The absence of attacks with new neurologic symptoms, or recurrence of older problems, does not necessarily mean that a person has progressive MS. Patients can be stable for long periods of time. To recognize progression in MS, neurologic difficulties must be progressing. A neurologist can only determine this if the patient has progressed or changed neurologically. The patient must undergo a complete quantitative neurologic examination to determine and then record disability scores for comparison with previous and future examinations. It takes special training to perform such examinations with consistency and to provide usable information. However, the patient with progressive disease can point out to the neurologist what types of problems are progressing.
Demyelination the loss of myelin surrounding the axon, or nerve fiber, regardless of the disease process.
Reasons why primary progressive patients do not ordinarily have attacks are unknown.
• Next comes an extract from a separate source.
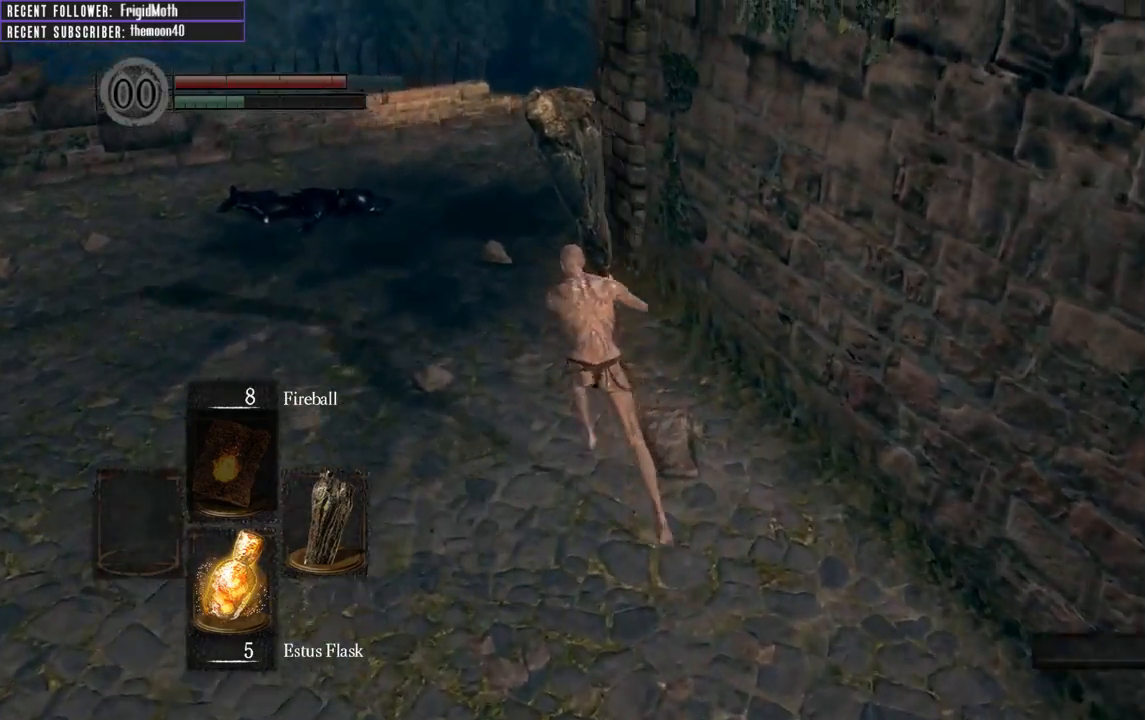
{"buttons": [], "left_stick": "up-left", "right_stick": "up-right", "events": [[183, "B", "up"], [200, "right_stick", "up-right"]]}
Actually, about one third of the patients who originally experience only progressive problems subsequently do experience one or more exacerbations, but when they do, they have relatively few. It is possible that those who never have acute attacks have a different type of disease process that involves antibody-mediated demyelination independent of lymphocytes. At the present, this is purely speculative.
In addition to those patients with primary progressive MS, many patients with secondary progressive illness stop having clear-cut attacks and progress in a waxing-and-waning fashion. After a dozen years of illness, progression and attacks may no longer be evident to the patient and physician alike. Evidence of progression by examination may be difficult to detect in many patients. Longer term observation of these patients may reveal continued worsening; that is, neurologic functions that appear to be preserved may actually be partially lost.